Zimmerman Law Offices files Class Action lawsuit against the Cook County Sheriff for Allegedly Secretly Viewing and Videotaping People using the Toilet
PRESS CONFERENCE on AUGUST 8, 2018 at 2:00 p.m.
Zimmerman Law Offices, 77 W. Washington St., Suite 1220, Chicago, IL 60602
CHICAGO–(BUSINESS WIRE)
Attorney Thomas Zimmerman of the Chicago-based Zimmerman Law Offices today filed a class action lawsuit against Cook County Sheriff Tom Dart, and the County of Cook, Illinois. The suit alleges the Cook County Sheriff’s Office has a policy of mandating that its Sheriff’s deputies secretly monitor in real time and video record all pretrial detainees while they use the toilets in holding cells. The video recordings can be viewed by Sheriff’s deputies for 30 days.
The case, Elizabeth Alicea, et al. v. County of Cook, et al., was filed in the federal U.S. District Court for the Northern District of Illinois.
Pretrial detainees are temporarily held in Cook County holding cells while they wait to see a judge to post bail after an arrest. Every holding cell has a toilet, and there are solid partitions or dividing walls that separate the toilet area from the rest of the holding cell so that the person cannot be seen by anyone else in the cell.
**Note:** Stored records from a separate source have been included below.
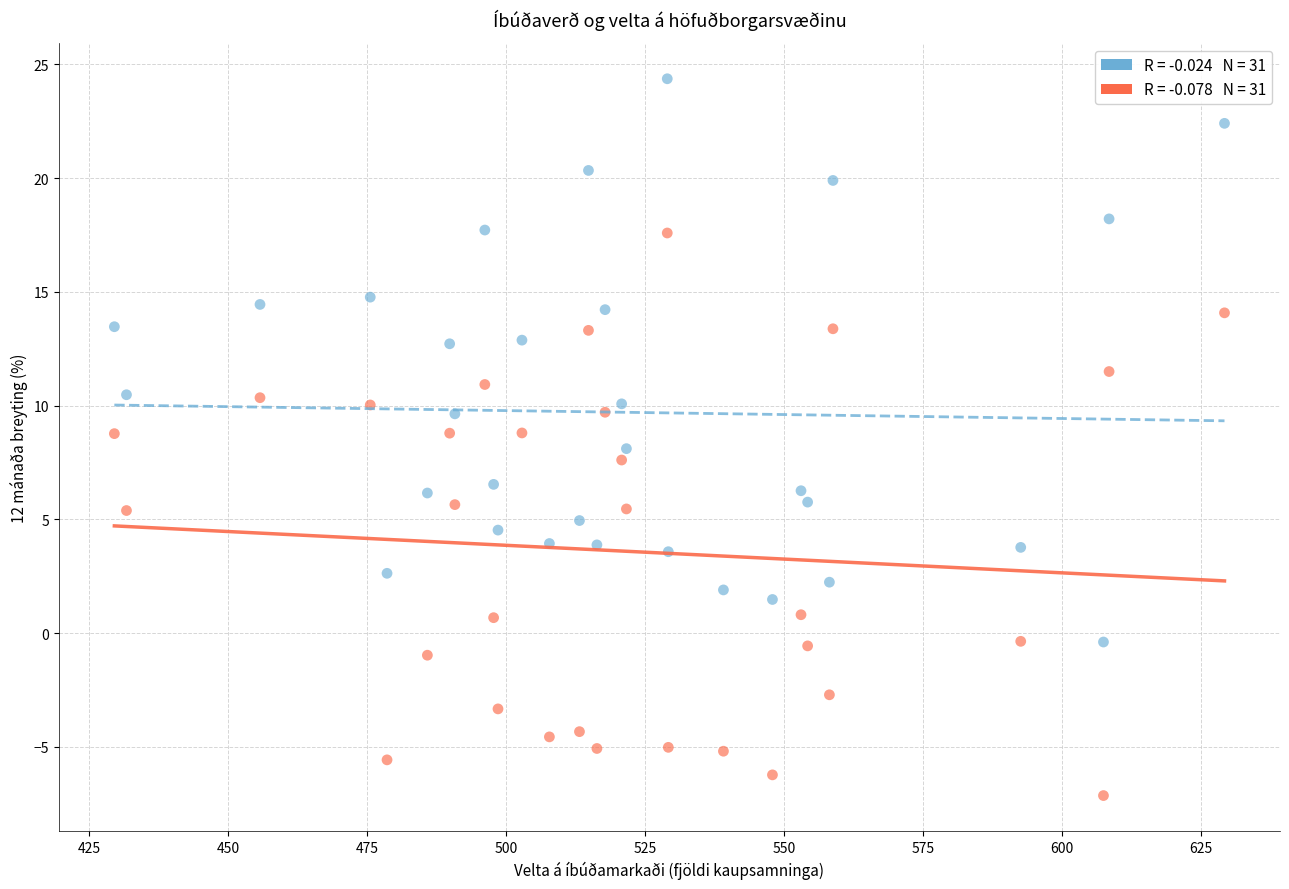

Across all data points, what is the range of X values (max minus min)?

199.8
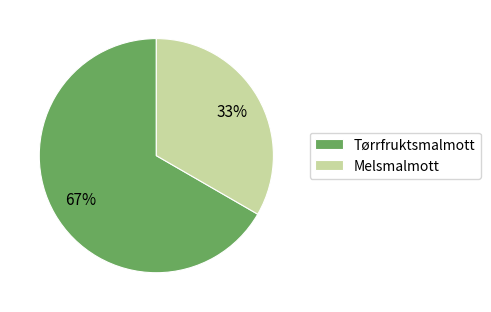

Approximately how many times larger is the value at Tørrfruktsmalmott compared to Melsmalmott?

2.0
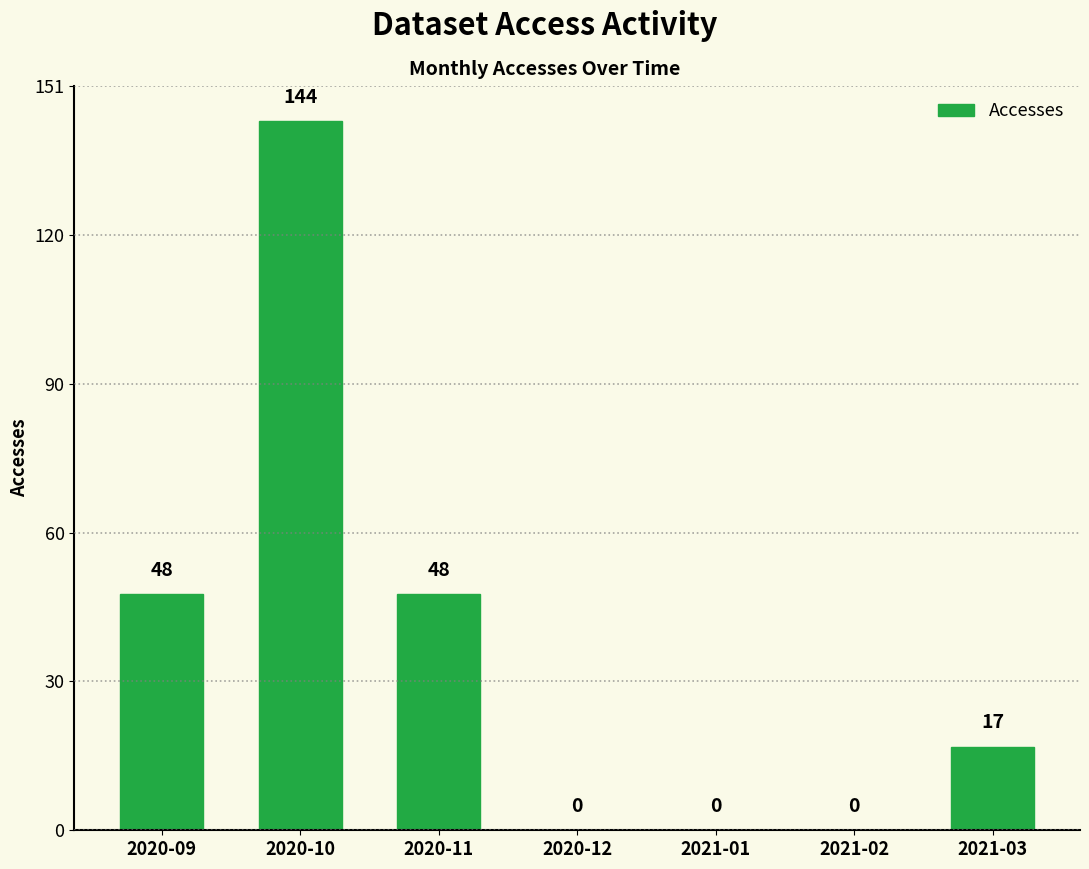

Reading right to left, transcribe all the data shown in this chart.

2021-03=17	2021-02=0	2021-01=0	2020-12=0	2020-11=48	2020-10=144	2020-09=48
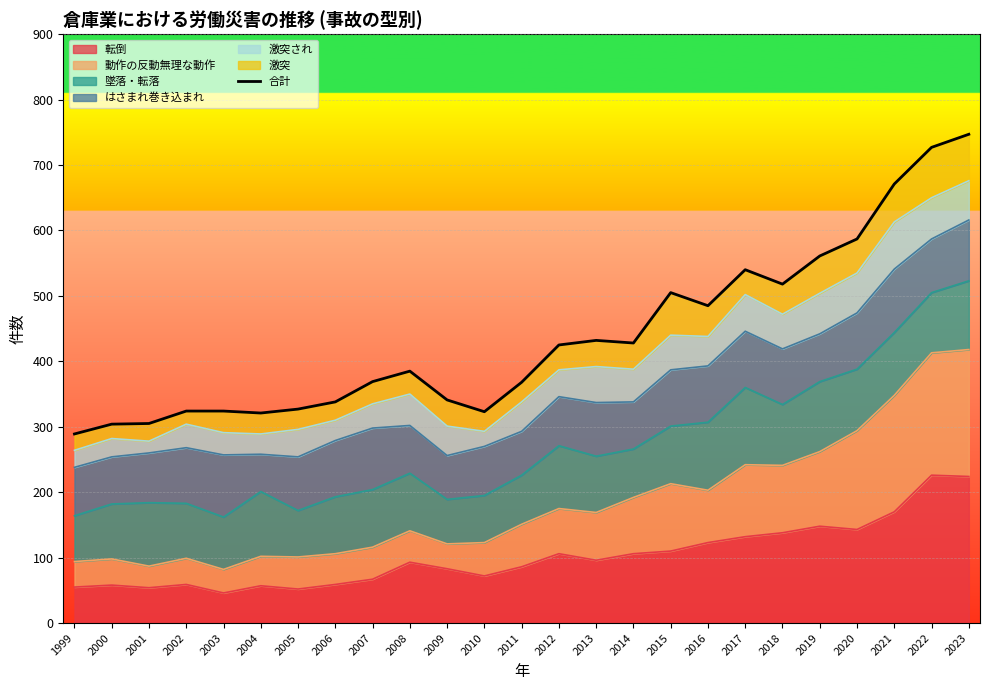

What is the difference between the second highest and minimum values?

438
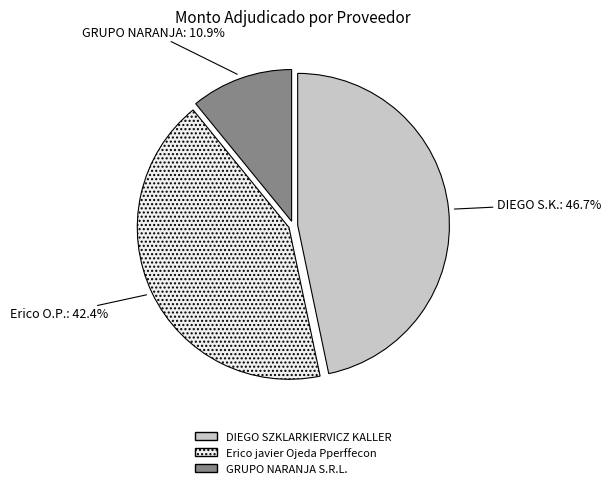

The GRUPO NARANJA S.R.L. slice represents 11% of the pie. True or false?

True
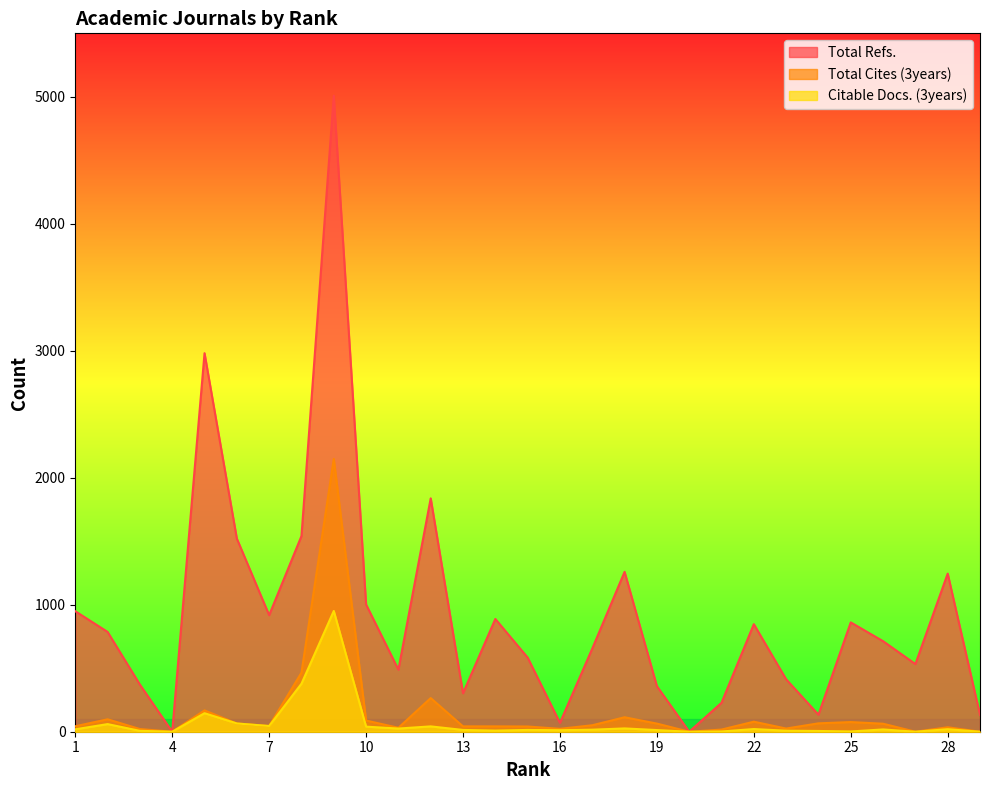

Which series has the largest total across all categories?

Total Refs.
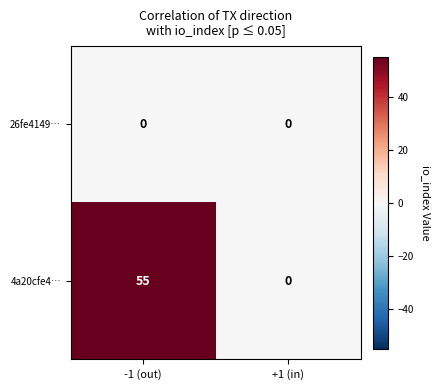

At which category is the sum across all series the highest?

-1 (out)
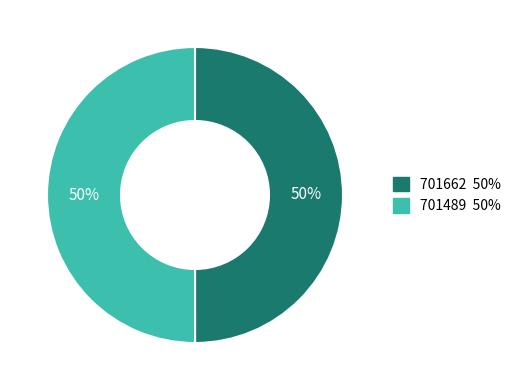

What is the ratio of the value at 701662 to the value at 701489?

1.0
However, according to the suit, hidden cameras installed in the holding cells have an unobstructed view of the toilet and a person’s genitals when he/she is using the toilet. The video feeds from the holding cell cameras are continually monitored by Cook County Sheriff’s deputies from a monitoring room that is staffed by both male and female Sheriff’s deputies who monitor all pretrial detainees—regardless of whether they are male or female—in the holding cells. The complaint alleges that all pretrial detainees are searched prior to being placed in a holding cell, and there are no oral or written notifications that the people are being monitored while they are using the toilet.
According to the complaint, the Sheriff’s conduct of monitoring pretrial detainees when using the toilet constitutes an unconstitutional search in violation of the Fourth and Fourteenth Amendments, and also constitutes an invasion of privacy. The lawsuit seeks to halt this secret monitoring and compensate the pretrial detainees for their humiliation and embarrassment.
According to Thomas A. Zimmerman, Jr., counsel for the plaintiffs, “Even when they are in the Sheriff’s custody, people retain an expectation of privacy in their naked bodies, genitals, and bodily functions, and they have a right to prevent their naked bodies from being viewed by members of the opposite sex.”